A projected primal-dual splitting for solving constrained monotone inclusions

TL;DR

This paper introduces a primal-dual splitting algorithm for constrained monotone inclusions that incorporates projections onto convex sets, accelerating convergence especially under strong monotonicity and convexity assumptions.

Contribution

The paper generalizes existing primal-dual methods by integrating a projection step for a priori information, and develops accelerated schemes for strongly monotone and convex problems.

Findings

The proposed algorithm effectively incorporates a priori constraints via projections.

Accelerated schemes improve convergence under strong monotonicity and convexity.

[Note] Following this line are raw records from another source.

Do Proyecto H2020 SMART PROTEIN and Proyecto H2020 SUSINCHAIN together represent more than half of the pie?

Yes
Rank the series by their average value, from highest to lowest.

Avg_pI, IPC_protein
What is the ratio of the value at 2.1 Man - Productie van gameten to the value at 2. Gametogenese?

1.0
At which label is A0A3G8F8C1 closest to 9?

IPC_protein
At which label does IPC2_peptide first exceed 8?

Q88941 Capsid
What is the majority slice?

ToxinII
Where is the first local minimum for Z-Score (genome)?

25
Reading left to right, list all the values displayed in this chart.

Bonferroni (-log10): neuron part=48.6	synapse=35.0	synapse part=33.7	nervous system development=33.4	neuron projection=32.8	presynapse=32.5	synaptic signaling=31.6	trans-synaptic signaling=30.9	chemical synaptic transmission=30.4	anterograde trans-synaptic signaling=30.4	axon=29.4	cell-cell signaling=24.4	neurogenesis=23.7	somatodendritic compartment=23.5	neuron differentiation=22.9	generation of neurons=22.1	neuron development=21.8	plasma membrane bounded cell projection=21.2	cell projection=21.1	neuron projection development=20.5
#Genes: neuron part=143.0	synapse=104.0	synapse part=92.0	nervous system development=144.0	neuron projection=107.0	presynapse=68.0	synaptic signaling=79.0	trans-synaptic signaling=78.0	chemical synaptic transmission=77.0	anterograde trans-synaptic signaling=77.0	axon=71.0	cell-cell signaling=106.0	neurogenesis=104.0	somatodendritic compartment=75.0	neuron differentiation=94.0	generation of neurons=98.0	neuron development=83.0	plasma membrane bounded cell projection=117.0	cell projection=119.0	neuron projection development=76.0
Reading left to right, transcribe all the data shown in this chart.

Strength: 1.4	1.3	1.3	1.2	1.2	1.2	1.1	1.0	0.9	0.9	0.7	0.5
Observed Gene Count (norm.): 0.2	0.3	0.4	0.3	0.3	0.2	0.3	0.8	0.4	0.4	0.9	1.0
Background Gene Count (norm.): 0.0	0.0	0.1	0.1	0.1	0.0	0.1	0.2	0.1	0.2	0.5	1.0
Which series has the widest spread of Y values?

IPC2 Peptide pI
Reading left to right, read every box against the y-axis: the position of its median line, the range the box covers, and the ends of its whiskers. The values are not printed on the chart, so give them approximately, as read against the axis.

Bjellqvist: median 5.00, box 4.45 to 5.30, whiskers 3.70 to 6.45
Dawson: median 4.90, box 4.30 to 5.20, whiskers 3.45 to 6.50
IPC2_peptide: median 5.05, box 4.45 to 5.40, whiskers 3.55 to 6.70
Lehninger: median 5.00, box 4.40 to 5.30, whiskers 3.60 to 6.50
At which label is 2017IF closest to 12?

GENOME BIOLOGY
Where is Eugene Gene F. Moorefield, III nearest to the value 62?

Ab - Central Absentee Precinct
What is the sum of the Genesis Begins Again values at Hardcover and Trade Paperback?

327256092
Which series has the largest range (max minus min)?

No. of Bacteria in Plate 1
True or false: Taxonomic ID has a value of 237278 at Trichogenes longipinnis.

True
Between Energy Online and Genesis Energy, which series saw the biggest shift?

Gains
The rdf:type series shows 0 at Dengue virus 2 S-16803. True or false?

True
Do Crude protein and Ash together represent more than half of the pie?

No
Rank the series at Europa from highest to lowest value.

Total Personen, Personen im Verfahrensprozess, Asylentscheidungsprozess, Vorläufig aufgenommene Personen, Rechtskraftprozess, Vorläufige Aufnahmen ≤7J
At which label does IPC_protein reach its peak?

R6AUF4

Numerical examples demonstrate faster convergence compared to traditional methods.

Abstract

In this paper we provide an algorithm for solving constrained composite primal-dual monotone inclusions, i.e., monotone inclusions in which a priori information on primal-dual solutions is represented via closed convex sets. The proposed algorithm incorporates a projection step onto the a priori information sets and generalizes the method proposed in [V\~u, B.C.: A splitting algorithm for dual monotone inclusions involving cocoercive operators. Adv. Comput. Math. 38, 667-681 (2013)]. Moreover, under the presence of strong monotonicity, we derive an accelerated scheme inspired on [Chambolle, A.; Pock, T.: A first-order primal-dual algorithm for convex problems with applications to imaging. J. Math. Imaging Vis. 40, 120-145 (2011)] applied to the more general context of constrained monotone inclusions. In the particular case of convex optimization, our algorithm generalizes the methods proposed in [Condat, L.: A primal-dual splitting method for convex optimization involving lipschitzian, proximable and linear composite terms. J. Optim. Theory Appl. 158,460-479 (2013)] allowing a priori information on solutions and we provide an accelerated scheme under strong convexity. An application of our approach with a priori information is constrained convex optimization problems, in which available primal-dual methods impose constraints via Lagrange multiplier updates, usually leading to slow algorithms with unfeasible primal iterates. The proposed modification forces primal iterates to satisfy a selection of constraints onto which we can project, obtaining a faster method as numerical examples exhibit. The obtained results extend and improve several results in the literature.